Monday, March 8, 2010

Switching Up the Focus of Spring Training and Racing

Just three short weeks ago, I was all-systems-go for training for long endurance off-road biking competitions starting as early as April. I even already signed up for the Rattling 50 mountain bike race in Weiser State forest to assure I start training in plenty of time (and take advantage of discounted registration fees). I had three, maybe four biking-related endurance races on the schedule: the Tour MonTour (75 mile road), the Rattling 50 Mountain bike, and the Ironcross cyclocross. The Adventure tris are another story - they start in September and continue throughout October.

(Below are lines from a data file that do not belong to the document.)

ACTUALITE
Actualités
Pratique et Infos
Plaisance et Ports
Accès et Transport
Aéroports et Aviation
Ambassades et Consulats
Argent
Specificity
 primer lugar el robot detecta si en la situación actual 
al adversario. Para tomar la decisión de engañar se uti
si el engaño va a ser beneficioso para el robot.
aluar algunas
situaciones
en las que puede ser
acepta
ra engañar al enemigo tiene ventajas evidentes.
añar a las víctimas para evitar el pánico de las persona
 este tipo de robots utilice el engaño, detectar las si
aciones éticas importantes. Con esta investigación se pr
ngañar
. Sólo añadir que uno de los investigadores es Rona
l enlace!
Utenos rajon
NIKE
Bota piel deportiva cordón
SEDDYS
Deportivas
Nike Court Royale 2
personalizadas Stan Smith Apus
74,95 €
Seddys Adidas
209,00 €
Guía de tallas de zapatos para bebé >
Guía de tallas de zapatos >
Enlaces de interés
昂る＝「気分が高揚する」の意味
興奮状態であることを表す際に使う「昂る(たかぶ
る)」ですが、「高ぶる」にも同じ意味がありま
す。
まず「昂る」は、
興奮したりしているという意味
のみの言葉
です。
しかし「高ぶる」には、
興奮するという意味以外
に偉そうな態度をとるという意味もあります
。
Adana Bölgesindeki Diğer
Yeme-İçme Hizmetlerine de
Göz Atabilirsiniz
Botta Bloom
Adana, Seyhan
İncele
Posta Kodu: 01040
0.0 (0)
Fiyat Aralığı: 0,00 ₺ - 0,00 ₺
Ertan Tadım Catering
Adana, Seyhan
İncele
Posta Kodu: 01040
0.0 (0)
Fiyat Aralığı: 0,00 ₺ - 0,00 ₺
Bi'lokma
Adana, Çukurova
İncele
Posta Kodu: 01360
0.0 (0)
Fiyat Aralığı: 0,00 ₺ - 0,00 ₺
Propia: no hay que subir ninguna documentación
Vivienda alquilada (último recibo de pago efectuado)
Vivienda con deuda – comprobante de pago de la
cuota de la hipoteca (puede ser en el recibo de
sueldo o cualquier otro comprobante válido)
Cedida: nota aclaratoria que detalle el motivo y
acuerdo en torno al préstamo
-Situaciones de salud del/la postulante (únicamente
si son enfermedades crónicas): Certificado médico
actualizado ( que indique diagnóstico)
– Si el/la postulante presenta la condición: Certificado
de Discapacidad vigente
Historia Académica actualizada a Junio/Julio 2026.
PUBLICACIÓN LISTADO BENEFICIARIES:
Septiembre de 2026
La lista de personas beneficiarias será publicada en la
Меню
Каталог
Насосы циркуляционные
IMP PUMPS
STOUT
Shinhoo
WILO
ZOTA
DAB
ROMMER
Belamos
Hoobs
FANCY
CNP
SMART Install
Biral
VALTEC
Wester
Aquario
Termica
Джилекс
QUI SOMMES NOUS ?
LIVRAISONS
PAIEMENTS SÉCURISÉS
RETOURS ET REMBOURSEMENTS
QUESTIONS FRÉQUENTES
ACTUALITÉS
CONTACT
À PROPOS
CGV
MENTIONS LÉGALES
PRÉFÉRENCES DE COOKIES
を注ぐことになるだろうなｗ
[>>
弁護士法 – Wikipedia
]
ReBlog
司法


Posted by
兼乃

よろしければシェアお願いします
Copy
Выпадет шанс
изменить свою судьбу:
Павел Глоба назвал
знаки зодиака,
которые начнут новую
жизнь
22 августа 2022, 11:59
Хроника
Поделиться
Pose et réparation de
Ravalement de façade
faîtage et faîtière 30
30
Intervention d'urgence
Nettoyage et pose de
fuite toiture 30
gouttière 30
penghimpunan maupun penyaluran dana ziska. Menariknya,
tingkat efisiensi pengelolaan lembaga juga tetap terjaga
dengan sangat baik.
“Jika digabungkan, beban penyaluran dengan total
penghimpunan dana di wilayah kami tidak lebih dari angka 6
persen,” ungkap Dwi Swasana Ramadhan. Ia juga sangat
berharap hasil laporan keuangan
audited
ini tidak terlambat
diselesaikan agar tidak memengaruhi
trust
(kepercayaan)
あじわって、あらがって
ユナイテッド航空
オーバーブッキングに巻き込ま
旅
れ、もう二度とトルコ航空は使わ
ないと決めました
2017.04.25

Last week, I signed up for the Tough Mudder, a 7-mile run with 17 obstacles. Yesterday, I ran my little heart out up hills, down hills, around hills, and then did it again - over and over and over. In other words, I did hill repeats after a 5 or so hilly mile run and oh it was painful. All the while I was thinking, how can I train hard and allow for recovery for a good hilly running competition with obstacles, AND do long bike rides. It may be too taxing for my 50-year old bones - they need a little longer to recover. So I think I'm going to change my focus for the next 7 weeks and do mostly running and when the Tough Mudder is over, I'll switch it up to the long rides to prepare for the endurance events starting in August. It makes perfect sense -- run now to lose some weight, ride later when the trails are sure to be dried out. So the early spring long stuff is off the schedule. In fact, the only thing on the schedule this spring is the Tough Mudder and a long hiatus after that to prep for the Rattling 50.

1 comment:

DailySAHM said...

Crap. I better get going on those hill workouts.

If it makes you feel any better, I don't know if my 30-something year old body can handle the training for the Tough Mudder while still triathlon training and then switching gears in August to cyclocross training.